● SOURCE EXCERPT:
__________________________________________________

# grounding a sub panel



## mbidingerres

I am replacing a 40amp subpanel in a garage with a 100 amp subpanel.
the garage has an exsisting 1 in. conduit from the house. do i need a ground wire ran through that condiut if i am putting a new ground rod for the subpanel in the garage?


----------



## McClary’s Electrical

mbidingerres said:


> I am replacing a 40amp subpanel in a garage with a 100 amp subpanel.
> the garage has an exsisting 1 in. conduit from the house. do i need a ground wire ran through that condiut if i am putting a new ground rod for the subpanel in the garage?


 

depends on what kind of conduit.


----------



## mbidingerres

just pvc underground, romex in house to main panel


----------



## McClary’s Electrical

mbidingerres said:


> just pvc underground, romex in house to main panel


 
Unless you're still on '05 code, you need it then.

__________________________________________________

● WHAT YOU HAVE TO DO: Continue the forum thread on grounding a garage subpanel, starting right after its final reply.

__________________________________________________

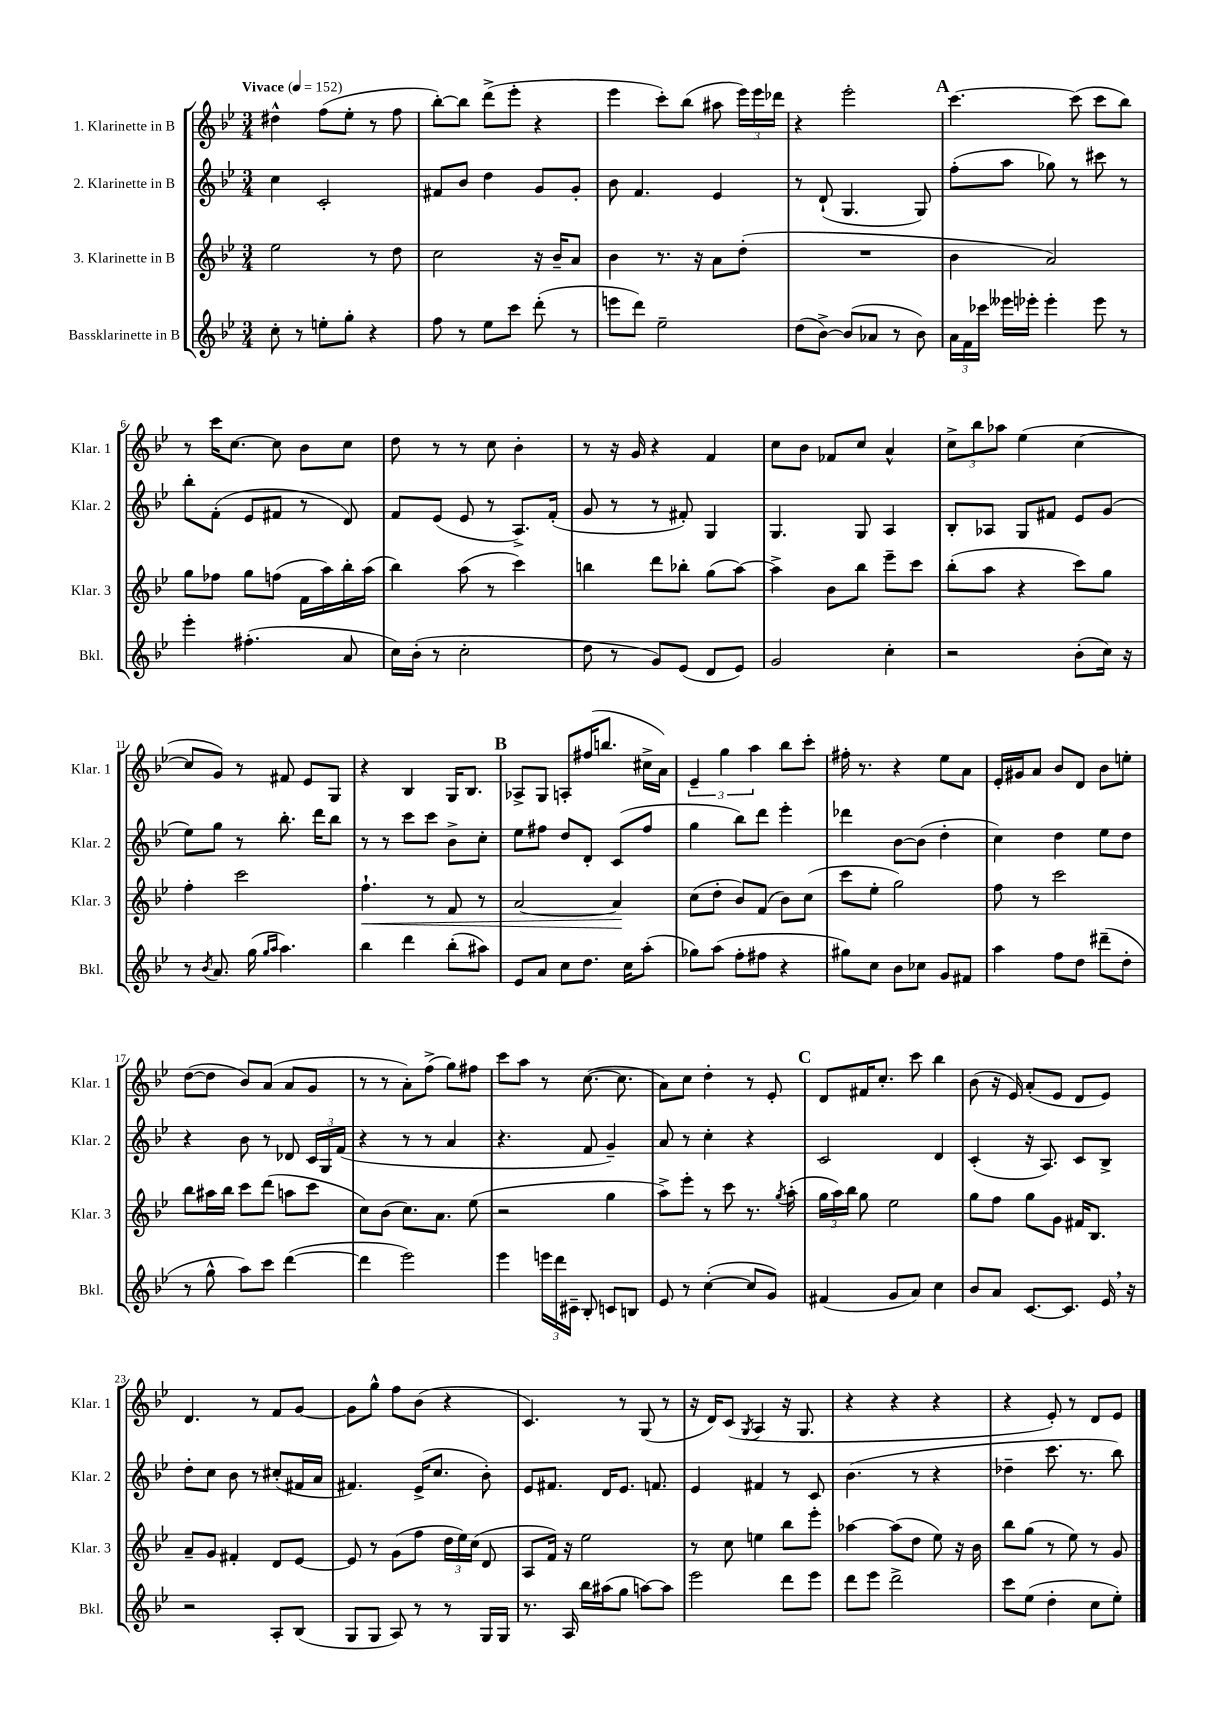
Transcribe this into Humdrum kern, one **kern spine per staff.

**kern	**kern	**kern	**kern
*staff4	*staff3	*staff2	*staff1
*clefG2	*clefG2	*clefG2	*clefG2
*k[b-e-]	*k[b-e-]	*k[b-e-]	*k[b-e-]
*M3/4	*M3/4	*M3/4	*M3/4
*MM152	*MM152	*MM152	*MM152
8cc'	2ee-	4cc	4dd#^^
8r	.	.	.
8ee'	.	2c'	(8ff
8gg'	.	.	8ee-'
4r	8r	.	8r
.	8dd	.	8ff
=	=	=	=
8ff	2cc	8f#	[8bb-')
8r	.	8b-	8bb-]
8ee-	.	4dd	(8ddd^
8ccc	.	.	8eee-'
(8ddd'	16r	8g	4r
.	16b-~	.	.
8r	8a	8g'	.
=	=	=	=
8eee	4b-	8b-	4eee-
8ddd)	.	4.f	.
2ee-~	8.r	.	8ccc')
.	.	.	(8bb-
.	16r	.	.
.	8a	4e-	8aa#
.	(8dd'	.	24eee-)
.	.	.	24eee-
.	.	.	24ddd-
=	=	=	=
(8dd	2.r	8r	4r
[8b-^)	.	(8d`	.
(8b-]	.	4.G	2eee-'
8a-	.	.	.
8r	.	.	.
8b-)	.	8G)	.
=	=	=	=
24a	4b-	(8ff'	[4.ccc
24f	.	.	.
24ccc-	.	.	.
16eee--	.	8aa	.
16eee-'	.	.	.
4eee-'	2a)	8gg-)	.
.	.	8r	(8ccc]
8eee-	.	8ccc#	8ccc
8r	.	8r	8bb-)
=	=	=	=
4eee-'	8gg	8bb-'	8r
.	8ff-	(8f'	16ccc
.	.	.	[8.cc
(4.ff#'	8gg	8e-	.
.	(8ff	8f#	8cc]
.	16f	8r	8b-
.	16aa)	.	.
8a	16bb-'	8d)	8cc
.	(16aa	.	.
=	=	=	=
16cc)	4bb-)	8f	8dd
(16b-'	.	.	.
8r	.	(8e-	8r
2cc'	(8aa	8e-	8r
.	8r	8r	8cc
.	4ccc)	8.A^)	4b-'
.	.	(16f'	.
=	=	=	=
8dd	4bb	8g	8r
8r	.	8r	16r
.	.	.	16g
8g)	8ddd	8r	4r
(8e-	8bb-'	8f#')	.
8d	(8gg	4G	4f
8e-)	[8aa)	.	.
=	=	=	=
2g	4aa^]	4.G	8cc
.	.	.	8b-
.	8b-	.	8f-
.	8bb-	8G	8cc
4cc'	8eee-~	4A	4a^^
.	8ccc	.	.
=	=	=	=
2r	(8bb-'	8B-'	12cc^
.	.	.	12bb-
.	8aa	8A-	.
.	.	.	12aa-
.	4r	8G	(4ee-
.	.	8f#	.
(8b-'	8ccc)	8e-	[4cc
16cc)	8gg	(8g	.
16r	.	.	.
=	=	=	=
8r	4ff'	8ee-)	8cc]
8qb-	.	.	.
8.a	.	8gg	8g)
.	2ccc	8r	8r
(16gg	.	.	.
16qqgg	.	.	.
16qqaa	.	.	.
4.aa)	.	8.bb-'	8f#
.	.	.	8e-
.	.	16ddd	.
.	.	8bb-	8G
=	=	=	=
4bb-	4.ff`	8r	4r
.	.	8r	.
4ddd	.	8ccc	4B-
.	8r	8ccc	.
(8bb-'	8f	8b-^	16G
.	.	.	8.B-
8aa#)	8r	8cc'	.
=	=	=	=
8e-	[2a	8ee-	8A-^
8a	.	8ff#	8G
8cc	.	8dd	8A'
8.dd	.	8d'	(16ff#
.	.	.	8.bb
.	4a]	(8c	.
16cc	.	.	.
(8aa'	.	8ff#	16cc#^
.	.	.	16a)
=	=	=	=
8gg-)	(8cc	4gg	6e-~
(8aa	8dd'	.	.
.	.	.	6gg
8ff'	8b-)	8bb-)	.
.	.	.	6aa
8ff#	(8f	8ddd	.
4r	8b-)	4eee-'	8bb-
.	(8cc	.	8ccc'
=	=	=	=
8gg#)	8ccc	4ddd-	16ff#'
.	.	.	8.r
8cc	8ee-'	.	.
8b-	2gg)	[8b-	4r
8cc-	.	(8b-]	.
8g	.	4dd'	8ee-
8f#	.	.	8a
=	=	=	=
4aa	8ff	4cc)	16e-'
.	.	.	16g#
.	8r	.	8a
8ff	2ccc	4dd	8b-
8dd	.	.	8d
(8ddd#~	.	8ee-	8b-
8dd'	.	8dd	8ee'
=	=	=	=
8r	8bb-	4r	([8dd
8gg^^	16aa#	.	8dd]
.	16bb-	.	.
8aa)	8ccc	8b-	8b-)
8ccc	(8ddd	8r	(8a
([4ddd	8aa	8d-	8a
.	8ccc	24c	8g
.	.	24G	.
.	.	(24f	.
=	=	=	=
4ddd]	8cc)	4r	8r
.	(8b-	.	8r
2eee-)	8.cc)	8r	8a')
.	.	8r	(8ff^
.	8.a	.	.
.	.	4a	8gg)
.	(8ee-	.	8ff#
=	=	=	=
4eee-	2r	4.r	8ccc
.	.	.	8aa
24eee	.	.	8r
24ddd	.	.	.
24c#~	.	.	.
8B-'	.	8f	([8.cc
8c	4gg	4g~)	.
.	.	.	8.cc]
8B	.	.	.
=	=	=	=
8e-	8aa^)	8a	8a)
8r	8eee-'	8r	8cc
([4cc'	8r	4cc'	4dd'
.	8ccc	.	.
8cc]	8.r	4r	8r
8g)	.	.	8e-'
.	8qgg	.	.
.	(16aa'	.	.
=	=	=	=
(4f#	24gg	2c	8d
.	24aa)	.	.
.	24bb-	.	.
.	8gg	.	16f#
.	.	.	8.cc'
8g	2ee-	.	.
8a)	.	.	8ccc
4cc	.	4d	4bb-
=	=	=	=
8b-	8gg	(4c'	(8b-
8a	8ff	.	16r
.	.	.	16e-)
[8.c	8gg	16r	(8a'
.	.	8.A)	.
.	8g	.	8e-
8.c]	.	.	.
.	16f#	8c	8d
.	8.B-	.	.
16e-	.	8B-^	8e-)
16r	.	.	.
=	=	=	=
2r	8a~	8dd'	4.d
.	8g	8cc	.
.	4f#'	8b-	.
.	.	8r	8r
8A'	8d	(8cc#'	8f
(8B-	[8e-	16f#	[8g
.	.	16a	.
=	=	=	=
8G	8e-]	4.f#)	8g]
8G	8r	.	8gg^^
8A)	(8g	.	8ff
8r	8ff	(16e-^	(8b-
.	.	8.cc	.
8r	24dd	.	4r
.	24ee-)	.	.
.	(24cc	.	.
16G	8d	8b-')	.
16G	.	.	.
=	=	=	=
8.r	8A	8e-	4.c)
.	16f)	8.f#	.
16A	16r	.	.
16bb-	2ee-	.	.
(16aa#	.	16d	.
8gg	.	8.e-	8r
[8aa)	.	.	(8G
.	.	8.f	.
8aa]	.	.	8r
=	=	=	=
2eee-	8r	4e-	16r
.	.	.	16d)
.	8cc	.	(8c
.	.	.	8qG
.	4ee	4f#	4A
8ddd	8bb-	8r	16r
.	.	.	8.G
8eee-	8eee-'	8c	.
=	=	=	=
8ddd	[4aa-	(4.b-	4r
8eee-	.	.	.
2ddd^	(8aa-]	.	4r
.	8dd	8r	.
.	8ee-)	4r	4r
.	16r	.	.
.	16b-	.	.
=	=	=	=
8ccc	8bb-	4dd-~	4r
(8ee-	(8gg	.	.
4dd'	8r	8.ccc	8e-')
.	8ee-)	.	8r
.	.	8.r	.
8cc	8r	.	8d
8ee-')	8g	8bb-)	8e-
==	==	==	==
*-	*-	*-	*-
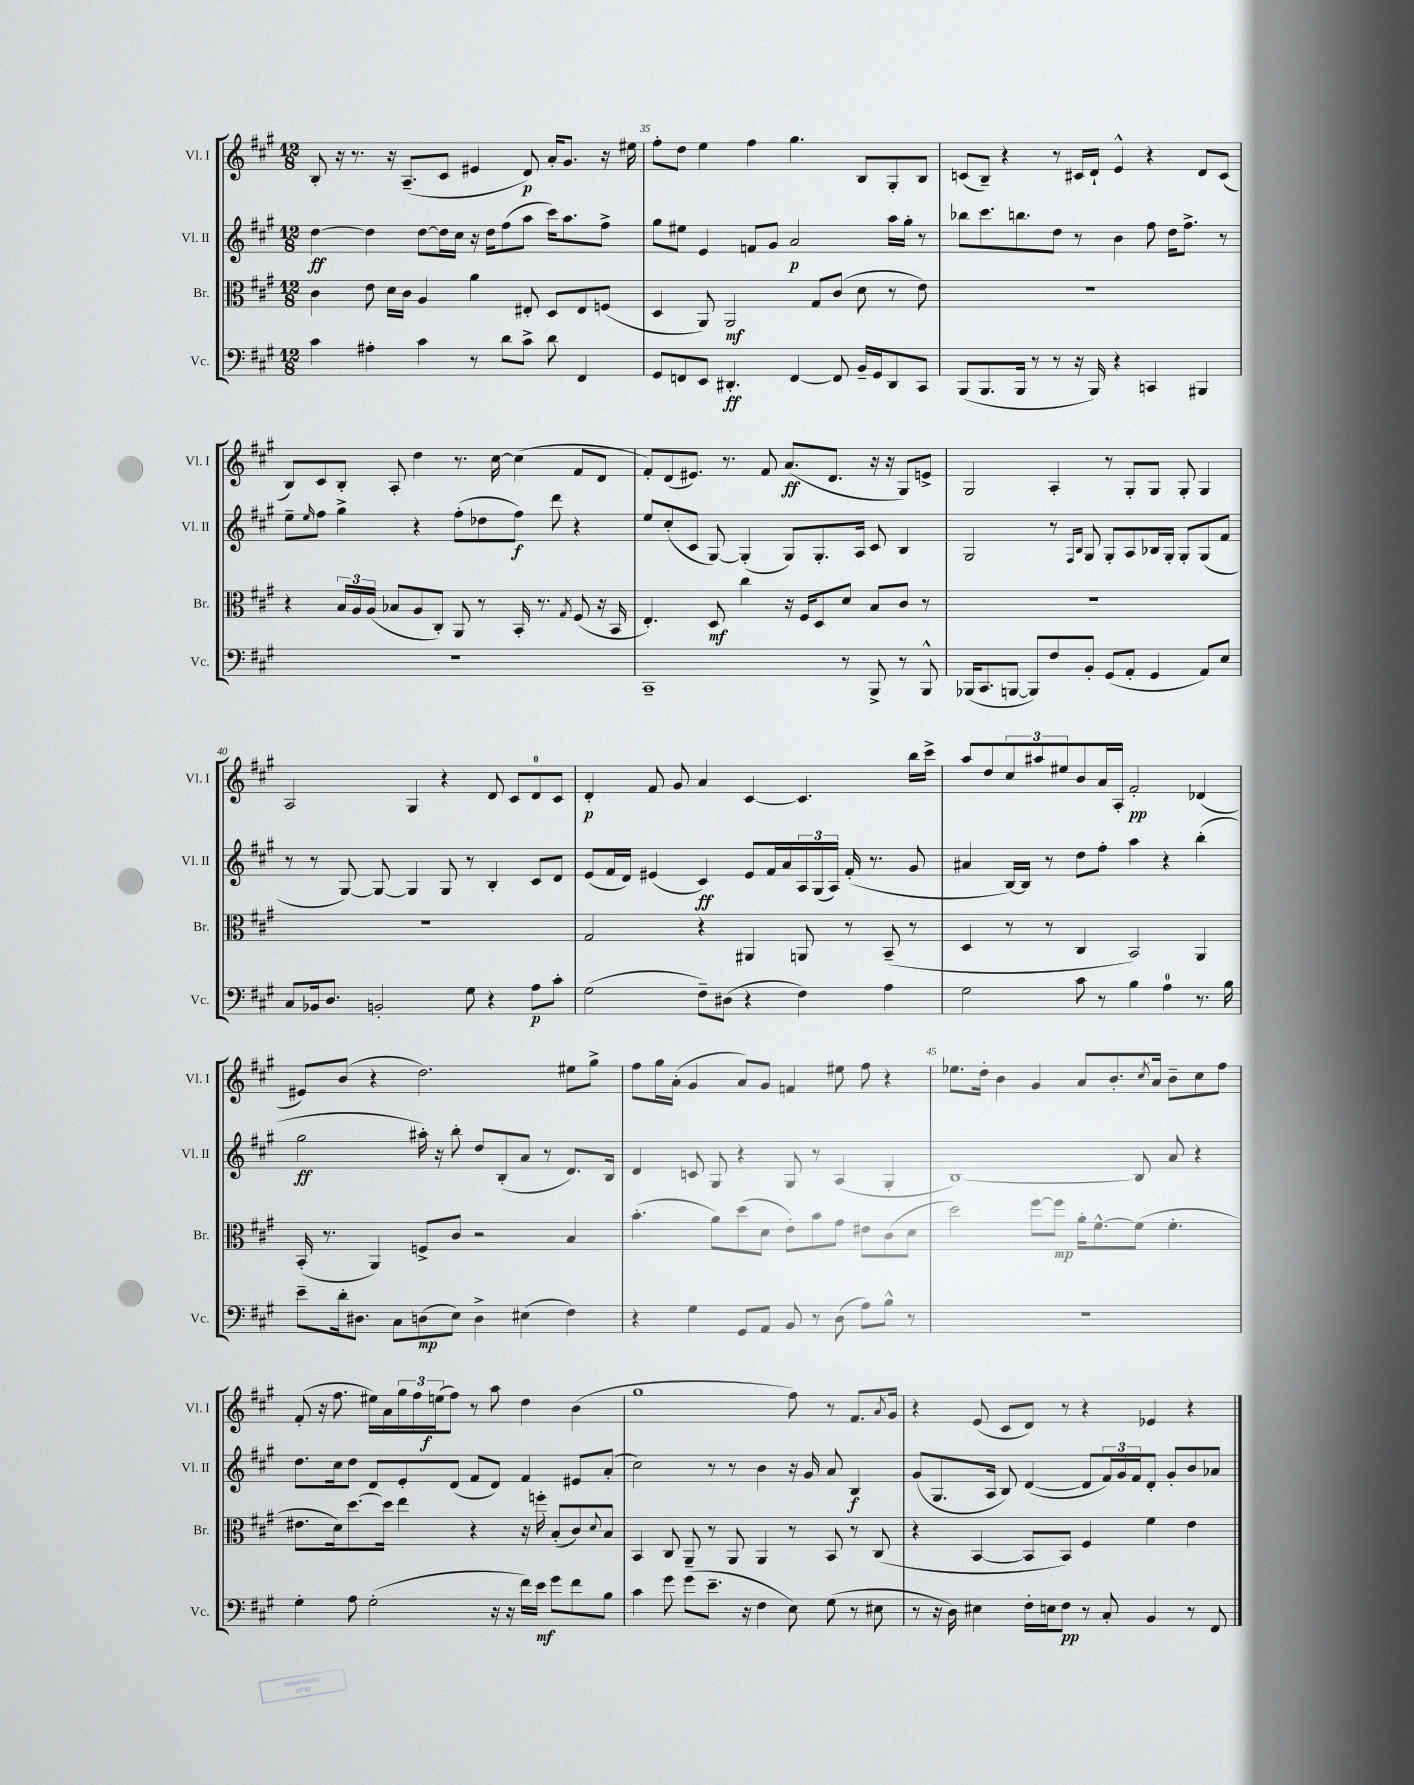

**kern	**kern	**kern	**kern
*staff4	*staff3	*staff2	*staff1
*clefF4	*clefC3	*clefG2	*clefG2
*k[f#c#g#]	*k[f#c#g#]	*k[f#c#g#]	*k[f#c#g#]
*M12/8	*M12/8	*M12/8	*M12/8
4c#	4c#	[4dd	8B'
.	.	.	16r
.	.	.	8.r
4A#'	8e	4dd]	.
.	16d	.	16r
.	16c#	.	(8.A~
4c#	4A	[8dd	.
.	.	16dd]	8c#
.	.	16cc#	.
8r	4a	16r	4e#
.	.	16dd	.
8d	.	(8ff#	.
8c#^	8E#'	8aa	8d)
8d	8D	16ccc#)	16a'
.	.	8.aa	8.g#
4FF#	8E#	.	.
.	(8F	8ff#^	16r
.	.	.	16ee#
=	=	=	=
8GG#	4D	8gg#	8ff#'
8FF	.	8ee#	8dd
8EE	8AA)	4e	4ee
4.DD#'	2AA	.	.
.	.	8f	4ff#
.	.	8g#	.
[4FF	.	2a	4.gg#
.	8G#	.	.
8FF]	(8c#	.	.
16BB~	8d	.	8B
16GG#	.	.	.
8DD#	8r	16aa	8G#'
.	.	16gg#'	.
8CC#	8e)	8r	8B
=	=	=	=
(8BBB	1.r	8bb-	(8c
8.BBB	.	8.ccc#	8B~)
.	.	.	4r
16BBB	.	8.bb	.
8r	.	.	.
8r	.	8dd	8r
16r	.	8r	16c#
16BBB)	.	.	16d`
4r	.	4b	4e^^
4CC	.	8ff#	4r
.	.	16dd	.
.	.	8.ff#^	.
4BBB#	.	.	8d
.	.	8r	(8c#
=	=	=	=
1.r	4r	8ee~	8B)
.	.	16qqee	.
.	.	8ff#	8c#
.	24B	4gg#^	8B'
.	24A	.	.
.	(24A	.	.
.	8B-	.	8A'
.	8A	4r	4dd
.	8C#')	.	.
.	8AA	(8ff#'	8.r
.	8r	8dd-	.
.	.	.	[16cc#
.	16BB'	8ff#)	(4cc#]
.	8.r	.	.
.	.	8ddd	.
.	8qG#	.	.
.	(8F#	4r	8f#
.	16r	.	8d
.	16BB	.	.
=	=	=	=
1CC#~	4.E')	8ee	8f#')
.	.	(8cc#'	(8d
.	.	8c#	8.e#)
.	8D	[8G#)	.
.	.	.	8.r
.	4cc#	(4G#']	.
.	.	.	8f#
.	16r	8G#)	(8.a
.	16F#	.	.
.	8D	8.G#'	.
.	.	.	8.d
8r	8d	.	.
.	.	16A	.
8BBB^	8B	8c#	16r
.	.	.	16r
8r	8c#	4B	8G#)
8BBB^^	8r	.	8e^
=	=	=	=
(16BBB-	1.r	2G#	2G#
8.CC#	.	.	.
[8BBB	.	.	.
8BBB])	.	.	.
8F#	.	8r	4A'
.	.	16qqF#	.
.	.	16qqB	.
8BB'	.	8G#	.
(8GG#	.	8G#'	8r
8AA'	.	8A	8G#'
4GG#	.	16B-	8G#
.	.	16G#'	.
.	.	8G#'	8G#'
8AA)	.	(8G#	4G#
8E	.	8f#	.
=	=	=	=
8C#	1.r	8r	2A
16BB-	.	8r	.
8.D	.	.	.
.	.	[8G#)	.
2BB'	.	8G#_	.
.	.	4G#]	4G#
.	.	8G#	4r
8G#	.	8r	.
4r	.	4B'	8d
.	.	.	8c#
8A	.	8c#	8d
8c#'	.	8d	8c#
=	=	=	=
(2G#	2G#	(8e	4d'
.	.	16f#	.
.	.	16d)	.
.	.	(4e#	8f#
.	.	.	8g#
8F#~)	4r	4c#)	4a
(8D#	.	.	.
4r	4AA#	8e#	[4c#
.	.	16f#	.
.	.	16a	.
4F#)	8AA	24A	4.c#]
.	.	(24G#	.
.	.	24A)	.
.	8r	(16f#'	.
.	.	8.r	.
4A	(8BB~	.	.
.	8r	8g#	16bb
.	.	.	16ccc#^
=	=	=	=
2G#	4D	4a#	8aa
.	.	.	8dd
.	8r	[16B)	12cc#
.	.	16B]	.
.	.	.	12aa#
.	8r	8r	.
.	.	.	12ee#
8c#	4C#	8dd	8b
8r	.	8ff#'	16a
.	.	.	16A'
4B	2BB)	4aa	2f#'
4A	.	4r	.
8.r	4AA	(4bb'	(4d-
16B	.	.	.
=	=	=	=
8e~	(16BB'	2gg#	8e#)
.	8.r	.	.
16d'	.	.	(8b
8.D#	.	.	.
.	4AA)	.	4r
8C#	.	.	.
(8D	8F^	16aa#')	2.dd)
.	.	16r	.
8E)	8c#	8bb'	.
4D^	2r	8dd	.
.	.	(8B'	.
(4E#	.	8a	.
.	.	8r	.
4F#)	4B	8.d)	8ee#
.	.	.	8gg#^
.	.	16B	.
=	=	=	=
4r	(4.b'	4d	8ff#
.	.	.	16gg#
.	.	.	(16a'
4G#	.	8c	4g#
.	8a)	8G#	.
8GG#	(8dd	4r	8a)
8AA	8d	.	8g#
8BB	8e')	8G#	4f
8r	8b	8r	.
(8D	8g#	(4A	8ee#
8A)	8e#	.	8ff#
8B^^	(8c#	4G#'	4r
8r	8d	.	.
=	=	=	=
1.r	2dd)	[1B)	8.ee-
.	.	.	16dd'
.	.	.	4b
.	[8ff#	.	4g#
.	8ff#]	.	.
.	16a'	.	8a
.	[8.f#^^	.	.
.	.	.	8.b'
.	(8f#]	8B]	.
.	.	.	8qcc#
.	.	.	16a
.	4.f#'	8a	8b~
.	.	4r	8cc#
.	.	.	8ff#
=	=	=	=
4G#'	8.e#	8.dd	(8f#'
.	.	.	16r
.	16d)	16cc#	8.ff#
8A	[8.dd	8dd	.
(2G#'	.	8d	16ee#)
.	16dd]	.	16a
.	4ee	8e'	24gg#
.	.	.	24ff#
.	.	.	(24ee
.	.	(8d	8ff#)
.	4r	8f#	8r
16r	.	8d)	8aa
16r	.	.	.
16f#)	16r	4f#	4dd
16e	16ff'	.	.
8g#	(8B'	.	.
8f#	8c#)	8e#	(4b
.	8qqd	.	.
8B	8B	(8a'	.
=	=	=	=
4c#	4BB	2cc#)	1gg#
8g#	8C#	.	.
(8g#	8AA~	.	.
8.e~	8r	8r	.
.	8AA	8r	.
16r	.	.	.
4F#	4AA	4b	.
8E)	8r	16r	8ff#)
.	.	16g#	.
(8G#	8BB	8a	8r
8r	8r	4B	8.f#
8E#	(8C#	.	.
.	.	.	8qa
.	.	.	16g#
=	=	=	=
8r	4r	(8g#	4r
16r	.	8.G#	.
16D)	.	.	.
4E#	[4BB	.	(8e
.	.	16A	.
.	.	8B)	8c#
16F#'	8BB]	([4d	8d)
16E	.	.	.
8F#	8BB)	.	8r
8r	4F#	8d]	4r
8C#'	.	24f#)	.
.	.	24g#	.
.	.	24f#	.
4BB	4f#	8d'	4e-
.	.	8g#'	.
8r	4e	8b	4r
8FF#	.	8a-	.
==	==	==	==
*-	*-	*-	*-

__________________________________________________

● RESPONSE FOR THIS EXERCISE:
----------



## mbidingerres

which means then I have to increase the conduit from 1 in to 1-1/4 in


----------



## McClary’s Electrical

mbidingerres said:


> which means then I have to increase the conduit from 1 in to 1-1/4 in


maybe if you're running copper. If you're running al, you'll need 1.5"


----------



## jza

You can increase it to 1 inch EMT and not have to run a grounding conductor inside the pipe, lol.


----------



## mbidingerres

it is 1 in pvc conduit right now but only underground 
under concrete driveway. I was trying to avoid digging that up


----------



## mbidingerres

I am running copper # 2


----------



## Awg-Dawg

Id make it a 60a if I could.

99% of the time even the 60a is overkill.


----------



## mbidingerres

Customer needs a 100 amp


----------



## Awg-Dawg

mbidingerres said:


> Customer needs a 100 amp


 
http://www.electrician2.com/calculators/rf_calculator.html

Looks like your conductors work if you use #3 cu


----------



## RIVETER

mbidingerres said:


> I am replacing a 40amp subpanel in a garage with a 100 amp subpanel.
> the garage has an exsisting 1 in. conduit from the house. do i need a ground wire ran through that condiut if i am putting a new ground rod for the subpanel in the garage?


The ground rod would be for lightning...you still need the equipment ground from the main panel to the second building.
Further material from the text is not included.